DAYTON, Ohio (WDTN) – Pfizer and BioNTech have submitted data to the U.S. Food and Drug Administration, and a Miami Valley doctor and parent are weighing in as vaccine authorization for young children gets closer to reality.
Pfizer submitted data from a COVID-19 vaccine trial for children age 5 to 11 to the FDA.
Parent Kassi Kipling is home this week after contracting a breakthrough case of COVID-19, just a few weeks after her two sons had the virus, and her daughter is now on her second quarantine this school year.
“She’ll be first in line to get that vaccine because I’m tired of having to have her quarantined from school,” Kipling said. “She’s in kindergarten and now she’ll have missed close to 15 days of school because of all of this.”
Kipling said she’s looking forward to the day when her children can get their doses of the vaccine.
“Anything to get us back to a normal life would be greatly appreciated at this point,” Kipling said.
Data from a trial submitted to the FDA Tuesday found the two-shot Pfizer vaccine in a smaller dose produced a robust antibody response in young children.
Doctors said with children’s hospitals filling up, and kids on multiple quarantines, this could make all the difference.
“We are seeing kids sicker now than we have ever seen before. Several of which end up in our intensive care units, so it’s something to be careful about,” Dayton Children’s Chief Medical Officer Dr.
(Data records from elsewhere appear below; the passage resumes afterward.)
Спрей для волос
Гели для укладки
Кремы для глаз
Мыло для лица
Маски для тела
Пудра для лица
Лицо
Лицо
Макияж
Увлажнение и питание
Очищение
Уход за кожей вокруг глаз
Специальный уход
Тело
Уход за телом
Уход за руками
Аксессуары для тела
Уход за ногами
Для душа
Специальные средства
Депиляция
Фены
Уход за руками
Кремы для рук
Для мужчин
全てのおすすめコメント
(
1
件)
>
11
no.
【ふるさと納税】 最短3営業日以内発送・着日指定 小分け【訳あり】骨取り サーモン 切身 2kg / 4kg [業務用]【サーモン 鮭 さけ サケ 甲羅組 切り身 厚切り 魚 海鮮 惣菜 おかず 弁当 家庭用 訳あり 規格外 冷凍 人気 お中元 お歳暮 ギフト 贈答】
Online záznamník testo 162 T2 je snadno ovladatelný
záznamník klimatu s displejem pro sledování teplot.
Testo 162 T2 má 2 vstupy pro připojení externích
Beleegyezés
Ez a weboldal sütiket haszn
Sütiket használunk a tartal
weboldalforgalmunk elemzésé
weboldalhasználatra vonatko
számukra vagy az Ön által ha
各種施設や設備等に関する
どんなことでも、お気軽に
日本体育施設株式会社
Adam Mezoff said. “Knowing that we may be able to protect even better with this vaccine, to me, is a very big step forward.”
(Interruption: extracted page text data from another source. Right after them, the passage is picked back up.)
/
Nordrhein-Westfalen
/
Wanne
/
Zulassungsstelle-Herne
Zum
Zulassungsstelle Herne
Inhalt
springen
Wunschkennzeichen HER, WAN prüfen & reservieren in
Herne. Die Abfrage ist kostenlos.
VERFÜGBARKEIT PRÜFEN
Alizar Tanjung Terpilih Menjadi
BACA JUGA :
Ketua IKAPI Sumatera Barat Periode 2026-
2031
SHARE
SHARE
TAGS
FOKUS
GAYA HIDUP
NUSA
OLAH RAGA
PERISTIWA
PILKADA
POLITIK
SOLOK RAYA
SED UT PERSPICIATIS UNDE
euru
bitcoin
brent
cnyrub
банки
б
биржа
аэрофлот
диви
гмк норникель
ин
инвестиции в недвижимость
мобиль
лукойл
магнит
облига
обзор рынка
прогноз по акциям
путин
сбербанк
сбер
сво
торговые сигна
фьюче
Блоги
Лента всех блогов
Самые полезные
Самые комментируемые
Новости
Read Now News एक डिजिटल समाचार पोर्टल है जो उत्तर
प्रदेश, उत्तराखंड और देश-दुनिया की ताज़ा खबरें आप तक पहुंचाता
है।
Mezoff said the vaccine appears to present mild side effects in children, like a sore arm, headache and fatigue.
“It does seem to be quite safe, it does seem to be quite effective, as well, so both of those are very important,” Mezoff said.
Mezoff said submitting the trial data is an inital step that sets the groundwork to apply for FDA authorization. The vaccine could be authorized for that age group by the end of October.
After hearing these results of the trial, Kipling said she’ll be getting all three of her kids vaccinated, and encourages other parents to do the same.
“Get your vaccine when you’re eligible to,” Kipling said. “I know it can be scary for parents to give their kids something that is new, but at the same time, it’s still going through rigorous reviews.”
Mezoff said Dayton Children’s will be ready to administer the vaccine to this age group as soon as it’s authorized, and they will be providing informaiton to parents through schools and primary care providers.